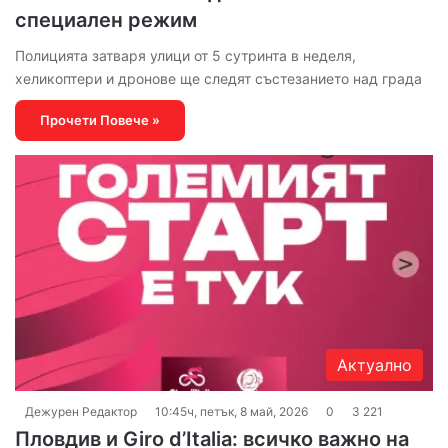
специален режим
Полицията затваря улици от 5 сутринта в неделя,
хеликоптери и дронове ще следят състезанието над града
Прочети Повече »
Актуално
Дежурен Редактор
10:45ч, петък, 8 май, 2026
0
3 221
Пловдив и Giro d’Italia: всичко важно на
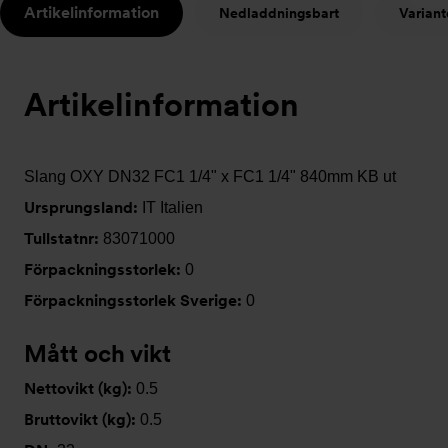
Artikelinformation
Nedladdningsbart
Variant
t
Artikelinformation
Slang OXY DN32 FC1 1/4" x FC1 1/4" 840mm KB ut
Ursprungsland:
IT Italien
Tullstatnr:
83071000
Förpackningsstorlek:
0
Förpackningsstorlek Sverige:
0
Mått och vikt
Nettovikt (kg):
0.5
Bruttovikt (kg):
0.5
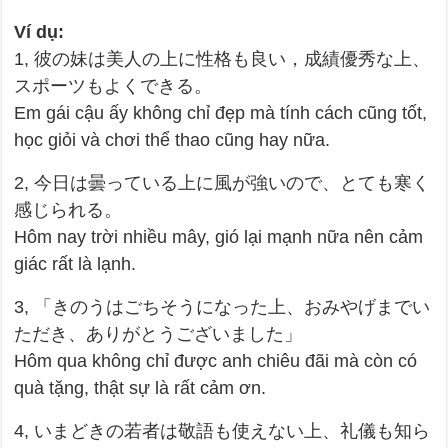
Ví dụ:
1, 彼の妹は美人の上に性格も良い，成績優秀な上、
スポーツもよくできる。
Em gái cậu ấy không chỉ đẹp mà tính cách cũng tốt,
học giỏi và chơi thể thao cũng hay nữa.
2, 今日は曇っている上に風が強いので、とても寒く
感じられる。
Hôm nay trời nhiều mây, gió lại mạnh nữa nên cảm
giác rất là lạnh.
3, 「きのうはごちそうになった上、おみやげまでい
ただき、ありがとうございました」
Hôm qua không chỉ được anh chiêu đãi mà còn có
quà tặng, thật sự là rất cảm ơn.
4, いまどきの若者は敬語も使えない上、礼儀も知ら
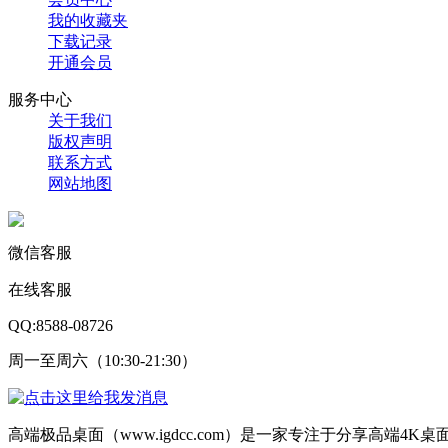
我的收藏夹
下载记录
开通会员
服务中心
关于我们
版权声明
联系方式
网站地图
微信客服
在线客服
QQ:8588-08726
周一至周六（10:30-21:30）
高端极品桌面（www.igdcc.com）是一家专注于分享高端4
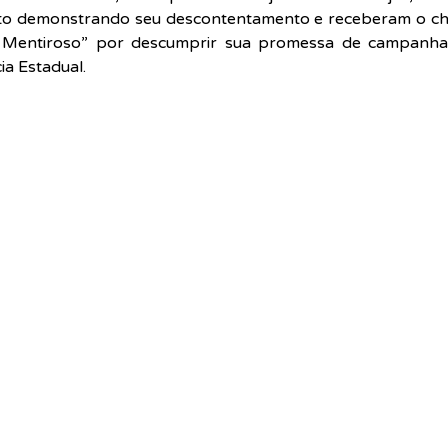
to demonstrando seu descontentamento e receberam o che
a Mentiroso” por descumprir sua promessa de campanha 
a Estadual.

**What you need to do:** Whenever the word "không" shows up in a line of the entries above, copy that line.

**Answer section:**
Em gái cậu ấy không chỉ đẹp mà tính cách cũng tốt,
Hôm qua không chỉ được anh chiêu đãi mà còn có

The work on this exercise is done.